Reading order
| # | Title | Published | Author | Buy on Amazon |
|---|---|---|---|---|
| 1 | John Crow’s Devil | 2005 | Marlon James | Buy |
| 2 | The Book of Night Women | 2009 | Marlon James | Buy |
| 3 | A Brief History of Seven Killings | 2014 | Marlon James | Buy |
Marlon James’s three standalone novels are each set in Jamaica and deal with different periods of the island’s history. John Crow’s Devil (2005) takes place in a rural village in the 1950s, The Book of Night Women (2009) is set on an eighteenth-century sugar plantation, and A Brief History of Seven Killings (2014) spans the 1970s through the 1990s, using the attempted assassination of Bob Marley as its starting point.

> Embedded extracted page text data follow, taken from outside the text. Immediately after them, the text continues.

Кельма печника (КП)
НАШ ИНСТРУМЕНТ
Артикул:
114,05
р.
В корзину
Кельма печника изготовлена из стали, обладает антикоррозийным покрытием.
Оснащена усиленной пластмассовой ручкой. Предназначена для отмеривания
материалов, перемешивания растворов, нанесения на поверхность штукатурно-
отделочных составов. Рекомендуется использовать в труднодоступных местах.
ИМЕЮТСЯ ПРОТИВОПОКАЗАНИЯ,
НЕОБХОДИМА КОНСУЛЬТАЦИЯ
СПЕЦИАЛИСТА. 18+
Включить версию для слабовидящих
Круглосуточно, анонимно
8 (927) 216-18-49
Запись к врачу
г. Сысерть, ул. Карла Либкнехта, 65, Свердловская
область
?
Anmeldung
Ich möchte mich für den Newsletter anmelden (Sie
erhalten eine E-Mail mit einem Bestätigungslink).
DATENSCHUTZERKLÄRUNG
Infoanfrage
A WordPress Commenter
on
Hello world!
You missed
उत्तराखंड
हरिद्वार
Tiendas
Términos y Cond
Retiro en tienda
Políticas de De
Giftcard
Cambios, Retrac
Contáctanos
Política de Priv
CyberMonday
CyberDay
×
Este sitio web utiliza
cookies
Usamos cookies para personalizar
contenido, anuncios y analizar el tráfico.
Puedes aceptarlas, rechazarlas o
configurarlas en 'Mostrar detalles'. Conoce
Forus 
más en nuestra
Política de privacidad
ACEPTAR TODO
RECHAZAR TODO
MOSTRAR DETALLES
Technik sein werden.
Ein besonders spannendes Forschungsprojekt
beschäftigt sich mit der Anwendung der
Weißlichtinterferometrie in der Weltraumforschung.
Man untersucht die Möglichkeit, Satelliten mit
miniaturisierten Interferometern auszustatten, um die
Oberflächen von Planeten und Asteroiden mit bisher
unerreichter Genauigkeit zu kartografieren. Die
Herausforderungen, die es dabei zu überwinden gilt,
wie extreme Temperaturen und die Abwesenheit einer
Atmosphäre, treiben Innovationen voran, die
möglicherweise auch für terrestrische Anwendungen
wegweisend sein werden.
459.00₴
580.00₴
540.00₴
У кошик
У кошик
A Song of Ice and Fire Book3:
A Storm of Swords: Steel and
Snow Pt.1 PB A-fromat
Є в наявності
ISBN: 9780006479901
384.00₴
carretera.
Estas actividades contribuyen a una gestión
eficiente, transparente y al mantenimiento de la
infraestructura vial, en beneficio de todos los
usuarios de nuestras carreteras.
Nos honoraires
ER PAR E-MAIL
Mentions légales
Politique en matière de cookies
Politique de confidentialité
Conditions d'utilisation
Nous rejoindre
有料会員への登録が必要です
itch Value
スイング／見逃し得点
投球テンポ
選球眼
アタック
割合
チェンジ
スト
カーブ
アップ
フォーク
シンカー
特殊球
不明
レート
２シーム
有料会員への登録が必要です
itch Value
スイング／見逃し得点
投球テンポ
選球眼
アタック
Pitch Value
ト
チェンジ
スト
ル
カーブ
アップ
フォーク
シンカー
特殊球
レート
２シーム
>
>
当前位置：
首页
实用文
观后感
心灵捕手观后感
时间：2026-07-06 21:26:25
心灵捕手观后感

A Brief History of Seven Killings won the Man Booker Prize in 2015, making James the first Jamaican author to receive the award. The novel runs over 700 pages and uses dozens of narrators to tell its story. It was a significant departure in scope from his first two books, which were shorter and more tightly focused. John Crow’s Devil was rejected 78 times before it was published, a fact James has spoken about openly.
These three novels stand apart from his later Dark Star trilogy, which moved into epic fantasy. Readers interested in James’s literary fiction should start here, with The Book of Night Women often recommended as the best entry point for those unfamiliar with his writing.